E subito la controreplica del leader di Azione che, com’è noto, è molto attivo su Twitter: “Facciamo una roba semplice. Ci dite quando fattura Rienzi su: 1) parcelle Codacons; 2) società con cui il Codacons ha avuto contenziosi. Ci spiegate altresì perché Rienzi ha ricevuto 291.000 euro da MPS nel contesto dell’accordo ‘conciliativo’? Segue testo accordo”, e ancora: “Questi sono quelli che difendono i consumatori. Meccanismo? Faccio causa o mi costituisco parte civile, mi becco un sacco di soldi e mi ritiro. Degli idealisti”.

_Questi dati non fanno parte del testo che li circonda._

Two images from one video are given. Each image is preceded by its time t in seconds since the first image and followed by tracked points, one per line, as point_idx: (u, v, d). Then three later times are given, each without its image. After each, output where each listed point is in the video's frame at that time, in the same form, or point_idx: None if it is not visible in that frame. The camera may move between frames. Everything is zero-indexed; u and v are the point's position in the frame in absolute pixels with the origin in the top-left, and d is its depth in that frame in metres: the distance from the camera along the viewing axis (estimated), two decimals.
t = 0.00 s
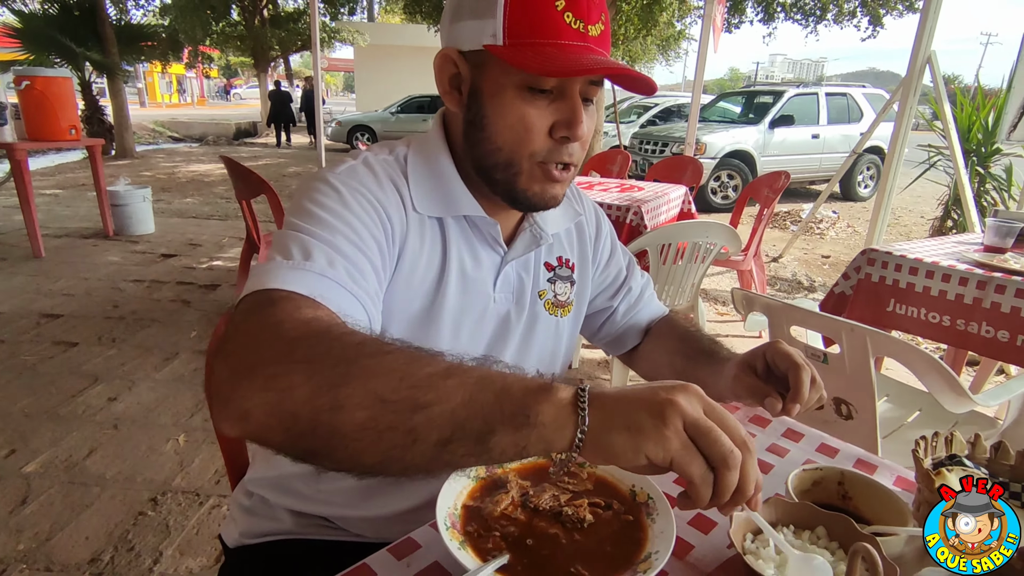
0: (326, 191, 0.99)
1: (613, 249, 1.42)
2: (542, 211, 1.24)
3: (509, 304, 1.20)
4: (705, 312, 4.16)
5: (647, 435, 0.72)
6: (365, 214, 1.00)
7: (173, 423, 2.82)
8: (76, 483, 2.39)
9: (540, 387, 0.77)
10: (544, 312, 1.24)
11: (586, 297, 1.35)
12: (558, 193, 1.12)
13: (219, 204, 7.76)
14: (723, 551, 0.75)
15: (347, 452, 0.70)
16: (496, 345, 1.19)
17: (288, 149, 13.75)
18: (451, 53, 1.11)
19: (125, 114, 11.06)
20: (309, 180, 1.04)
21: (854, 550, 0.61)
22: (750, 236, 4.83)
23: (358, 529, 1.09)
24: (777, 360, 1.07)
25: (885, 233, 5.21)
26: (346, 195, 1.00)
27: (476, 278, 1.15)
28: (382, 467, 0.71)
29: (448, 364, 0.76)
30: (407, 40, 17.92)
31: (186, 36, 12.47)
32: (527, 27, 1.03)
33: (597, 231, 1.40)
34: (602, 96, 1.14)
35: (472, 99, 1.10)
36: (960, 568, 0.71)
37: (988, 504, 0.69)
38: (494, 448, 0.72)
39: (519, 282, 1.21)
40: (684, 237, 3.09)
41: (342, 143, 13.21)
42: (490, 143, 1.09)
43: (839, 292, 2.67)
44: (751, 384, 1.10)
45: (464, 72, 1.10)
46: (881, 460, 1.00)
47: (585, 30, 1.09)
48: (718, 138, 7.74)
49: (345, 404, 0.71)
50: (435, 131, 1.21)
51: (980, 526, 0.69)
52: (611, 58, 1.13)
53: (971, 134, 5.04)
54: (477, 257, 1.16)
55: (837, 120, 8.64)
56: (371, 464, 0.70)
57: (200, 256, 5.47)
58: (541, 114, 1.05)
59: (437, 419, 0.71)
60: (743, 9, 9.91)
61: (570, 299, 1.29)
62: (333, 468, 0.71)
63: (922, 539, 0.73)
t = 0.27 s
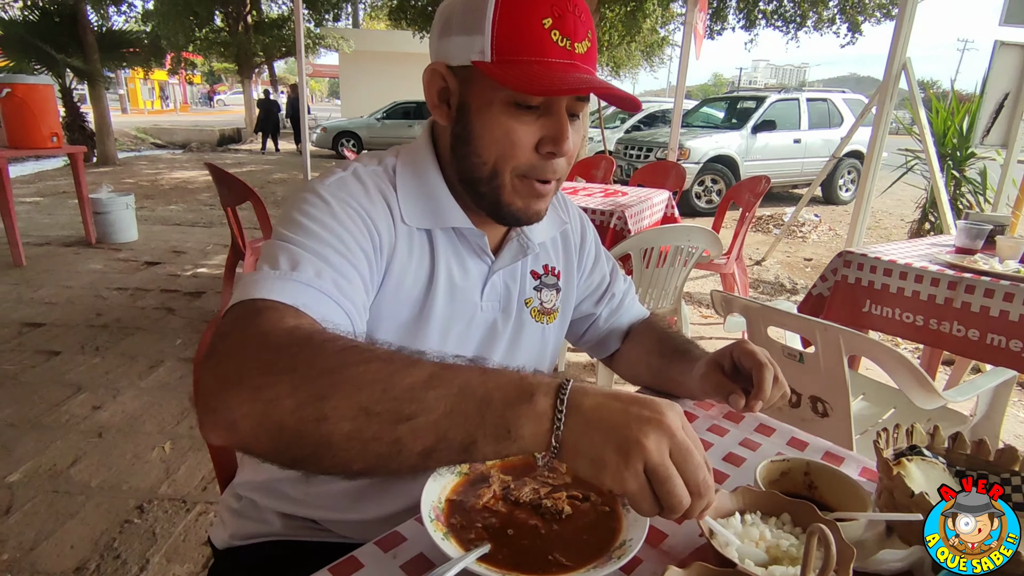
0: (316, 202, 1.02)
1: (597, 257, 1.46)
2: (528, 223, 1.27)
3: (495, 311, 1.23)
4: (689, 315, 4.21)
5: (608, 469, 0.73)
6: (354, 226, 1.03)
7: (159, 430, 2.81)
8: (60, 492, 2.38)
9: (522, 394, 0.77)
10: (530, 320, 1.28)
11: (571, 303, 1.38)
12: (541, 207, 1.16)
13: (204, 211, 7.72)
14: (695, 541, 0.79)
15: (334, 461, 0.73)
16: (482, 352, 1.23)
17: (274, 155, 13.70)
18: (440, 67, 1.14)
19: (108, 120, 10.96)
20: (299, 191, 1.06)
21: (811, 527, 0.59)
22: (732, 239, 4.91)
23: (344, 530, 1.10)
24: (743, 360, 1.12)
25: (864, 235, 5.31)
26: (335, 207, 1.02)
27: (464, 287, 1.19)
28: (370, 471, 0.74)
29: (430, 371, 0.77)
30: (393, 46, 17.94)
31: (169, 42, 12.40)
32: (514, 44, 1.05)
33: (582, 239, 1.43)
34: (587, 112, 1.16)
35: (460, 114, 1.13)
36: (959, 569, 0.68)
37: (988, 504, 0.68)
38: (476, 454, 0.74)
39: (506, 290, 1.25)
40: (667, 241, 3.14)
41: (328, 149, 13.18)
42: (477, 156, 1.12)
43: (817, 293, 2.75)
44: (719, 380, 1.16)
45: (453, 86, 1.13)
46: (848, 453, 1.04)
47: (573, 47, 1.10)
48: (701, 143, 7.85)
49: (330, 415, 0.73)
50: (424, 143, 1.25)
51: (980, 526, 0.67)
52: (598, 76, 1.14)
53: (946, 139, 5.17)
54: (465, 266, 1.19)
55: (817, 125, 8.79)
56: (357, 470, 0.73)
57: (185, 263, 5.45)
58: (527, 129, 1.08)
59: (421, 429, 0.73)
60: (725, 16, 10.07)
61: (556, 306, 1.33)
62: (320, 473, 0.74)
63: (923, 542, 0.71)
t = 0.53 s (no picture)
0: (311, 209, 1.05)
1: (582, 260, 1.50)
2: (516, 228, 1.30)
3: (483, 315, 1.27)
4: (675, 318, 4.28)
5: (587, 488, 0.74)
6: (348, 231, 1.06)
7: (147, 438, 2.81)
8: (47, 500, 2.38)
9: (517, 404, 0.77)
10: (518, 322, 1.32)
11: (556, 306, 1.43)
12: (531, 215, 1.20)
13: (190, 219, 7.69)
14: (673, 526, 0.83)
15: (330, 461, 0.74)
16: (471, 354, 1.26)
17: (260, 163, 13.66)
18: (432, 79, 1.18)
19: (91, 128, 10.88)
20: (294, 198, 1.10)
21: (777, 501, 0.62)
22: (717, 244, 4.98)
23: (336, 529, 1.12)
24: (714, 359, 1.18)
25: (846, 239, 5.41)
26: (330, 213, 1.06)
27: (454, 291, 1.22)
28: (364, 470, 0.75)
29: (424, 378, 0.78)
30: (380, 54, 17.99)
31: (153, 50, 12.35)
32: (505, 60, 1.09)
33: (567, 242, 1.48)
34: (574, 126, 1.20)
35: (451, 125, 1.17)
36: (960, 569, 0.70)
37: (988, 503, 0.71)
38: (467, 463, 0.75)
39: (494, 294, 1.28)
40: (652, 245, 3.20)
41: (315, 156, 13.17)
42: (469, 167, 1.16)
43: (797, 295, 2.81)
44: (692, 379, 1.21)
45: (445, 98, 1.17)
46: (820, 442, 1.10)
47: (560, 63, 1.14)
48: (686, 149, 7.95)
49: (326, 417, 0.74)
50: (416, 152, 1.28)
51: (980, 526, 0.71)
52: (584, 91, 1.18)
53: (924, 144, 5.30)
54: (454, 270, 1.23)
55: (800, 131, 8.94)
56: (352, 470, 0.74)
57: (172, 271, 5.43)
58: (516, 142, 1.12)
59: (414, 435, 0.75)
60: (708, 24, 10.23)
61: (542, 308, 1.37)
62: (317, 471, 0.76)
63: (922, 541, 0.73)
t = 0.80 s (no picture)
0: (293, 205, 1.07)
1: (565, 255, 1.53)
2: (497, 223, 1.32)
3: (466, 309, 1.29)
4: (662, 319, 4.32)
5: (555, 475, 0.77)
6: (330, 227, 1.08)
7: (133, 442, 2.79)
8: (32, 504, 2.36)
9: (485, 398, 0.79)
10: (501, 316, 1.34)
11: (540, 300, 1.45)
12: (511, 205, 1.22)
13: (176, 224, 7.64)
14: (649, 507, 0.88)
15: (305, 450, 0.76)
16: (455, 348, 1.29)
17: (247, 168, 13.59)
18: (412, 76, 1.20)
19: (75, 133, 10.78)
20: (276, 194, 1.11)
21: (745, 477, 0.66)
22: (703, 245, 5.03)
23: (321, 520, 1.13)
24: (691, 351, 1.21)
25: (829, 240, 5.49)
26: (311, 209, 1.07)
27: (437, 286, 1.24)
28: (339, 460, 0.77)
29: (396, 371, 0.79)
30: (368, 59, 17.98)
31: (138, 55, 12.27)
32: (482, 56, 1.11)
33: (549, 238, 1.50)
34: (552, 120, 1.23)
35: (431, 121, 1.19)
36: (960, 568, 0.70)
37: (987, 504, 0.71)
38: (437, 451, 0.77)
39: (477, 289, 1.30)
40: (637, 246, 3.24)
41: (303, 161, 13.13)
42: (448, 161, 1.18)
43: (780, 293, 2.86)
44: (668, 372, 1.24)
45: (424, 94, 1.19)
46: (795, 429, 1.14)
47: (537, 59, 1.16)
48: (672, 152, 8.03)
49: (301, 409, 0.76)
50: (398, 148, 1.30)
51: (980, 526, 0.71)
52: (561, 86, 1.20)
53: (904, 147, 5.38)
54: (437, 266, 1.25)
55: (785, 134, 9.04)
56: (328, 459, 0.76)
57: (158, 276, 5.39)
58: (494, 136, 1.15)
59: (386, 427, 0.76)
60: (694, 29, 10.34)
61: (525, 303, 1.39)
62: (296, 460, 0.77)
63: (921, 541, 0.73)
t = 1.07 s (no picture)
0: (275, 208, 1.07)
1: (555, 251, 1.54)
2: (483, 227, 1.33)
3: (452, 313, 1.30)
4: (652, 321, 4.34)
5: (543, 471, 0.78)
6: (312, 231, 1.08)
7: (120, 446, 2.77)
8: (17, 509, 2.33)
9: (472, 395, 0.79)
10: (486, 319, 1.34)
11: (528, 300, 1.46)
12: (493, 214, 1.23)
13: (165, 226, 7.59)
14: (633, 504, 0.89)
15: (288, 455, 0.76)
16: (440, 351, 1.30)
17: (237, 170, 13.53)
18: (394, 78, 1.20)
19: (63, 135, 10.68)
20: (259, 198, 1.11)
21: (727, 472, 0.67)
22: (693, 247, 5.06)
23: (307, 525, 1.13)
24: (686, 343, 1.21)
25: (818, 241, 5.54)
26: (293, 213, 1.07)
27: (421, 291, 1.25)
28: (324, 464, 0.77)
29: (381, 371, 0.79)
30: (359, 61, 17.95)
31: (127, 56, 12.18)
32: (465, 59, 1.12)
33: (539, 236, 1.51)
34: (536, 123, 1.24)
35: (414, 124, 1.20)
36: (961, 568, 0.71)
37: (988, 504, 0.70)
38: (425, 451, 0.77)
39: (463, 292, 1.31)
40: (627, 247, 3.25)
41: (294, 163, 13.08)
42: (431, 165, 1.19)
43: (768, 293, 2.88)
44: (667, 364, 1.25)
45: (407, 97, 1.20)
46: (781, 426, 1.16)
47: (522, 62, 1.17)
48: (663, 155, 8.07)
49: (285, 412, 0.75)
50: (381, 151, 1.31)
51: (980, 526, 0.70)
52: (546, 88, 1.21)
53: (891, 149, 5.44)
54: (422, 270, 1.25)
55: (774, 138, 9.12)
56: (312, 463, 0.76)
57: (146, 279, 5.35)
58: (478, 140, 1.15)
59: (372, 428, 0.76)
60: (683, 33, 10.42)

Pronta la risposta dell’Associazione: “Ci mancavi, Carlo Calenda! Peccato siano cose già pubbliche sulle quali hai avuto risposte e querele. Ora ne arriva un’altra, ma intanto: ti va bene avere tra i finanziatori gente coinvolta in indagini per reati contro la P.A.?”, domanda quindi il Codacons allegando i link di relativi, cui seguiva un altro sfottò di Calenda: “Vi spiego una cosa bimbi belli, potete querelarmi 700 volte e continuare a non rispondere su quanti soldi date a Rienzi e come gestite l’associazione, ma non ci sarà alcuna conciliazione, vado fino in fondo. Intanto stiamo preparando altra interrogazione a @SPatuanelli”. Tutto poi sembrava essersi calmato. Almeno fino a oggi.